Acid Buffer Capacity and Compressive Strength of Bioactive Restorative Materials in the Cariogenic pH Solution

Abstract:

New bioactive materials were developed with claims of potential remineralization in the oral environment, particularly in acidic conditions. Direct bioactive restorative materials should resist mechanical load from mastication in saliva pH changes. However, the lack of evidence still exists on its bioactive ability to prevent demineralization. The purpose of this study was to evaluate the effects of cariogenic pH solution on acid buffer capacity and compressive strength of bioactive restorative materials. Thirty disc-shaped specimens of 5 commercial bioactive restorative materials were selected (diameter 15mm; thickness 1mm) and were immersed in 10ml of cariogenic pH solution (pH 4.7) at 37 ± 1°C. They were then evaluated for its buffer capacity using a pH meter every 30, 60, 90, 120, and 150 minutes respectively. Twelve specimens (diameter 4mm; height 6mm) of each material were immersed in a group of cariogenic pH solutions with pH 7 and 4.5 for 7 days.

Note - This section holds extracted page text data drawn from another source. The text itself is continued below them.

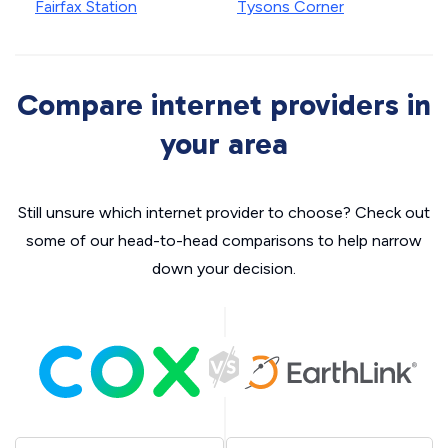
Fairfax Station
Tysons Corner
Compare internet providers in
your area
Still unsure which internet provider to choose? Check out
some of our head-to-head comparisons to help narrow
down your decision.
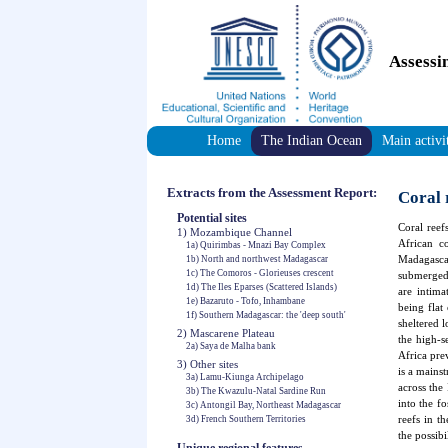
Assessi
Home
The Indian Ocean
Main activi
Extracts from the Assessment Report:
Coral 
Potential sites
Coral reef
1) Mozambique Channel
African co
1a) Quirimbas - Mnazi Bay Complex
Madagascar
1b) North and northwest Madagascar
1c) The Comoros - Glorieuses crescent
submerged
1d) The Iles Eparses (Scattered Islands)
are intima
1e) Bazaruto - Tofo, Inhambane
being flat
1f) Southern Madagascar: the 'deep south'
sheltered 
2) Mascarene Plateau
the high-s
2a) Saya de Malha bank
Africa pre
3) Other sites
is a mains
3a) Lamu-Kiunga Archipelago
across the
3b) The Kwazulu-Natal Sardine Run
into the fo
3c) Antongil Bay, Northeast Madagascar
reefs in t
3d) French Southern Territories
the possibi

The compressive strength was tested using Universal Testing Machine and statistically analyzed by One-way ANOVA and Kruskal Wallis. The results showed an increase in pH of the cariogenic solution of all materials and an increasing immersion time. The compressive strength of Activa Bioactive Restorative had the lowest value after immersion in cariogenic solution pH 4.5. It can be concluded that bioactive restorative materials have a buffering capacity that can increase cariogenic pH solution towards neutral conditions within 150 minutes of immersion. Alkasite composite resin and Zirconomer Improved immersed for 7 days in cariogenic pH solution to stay stable at pH 4.5 and 7.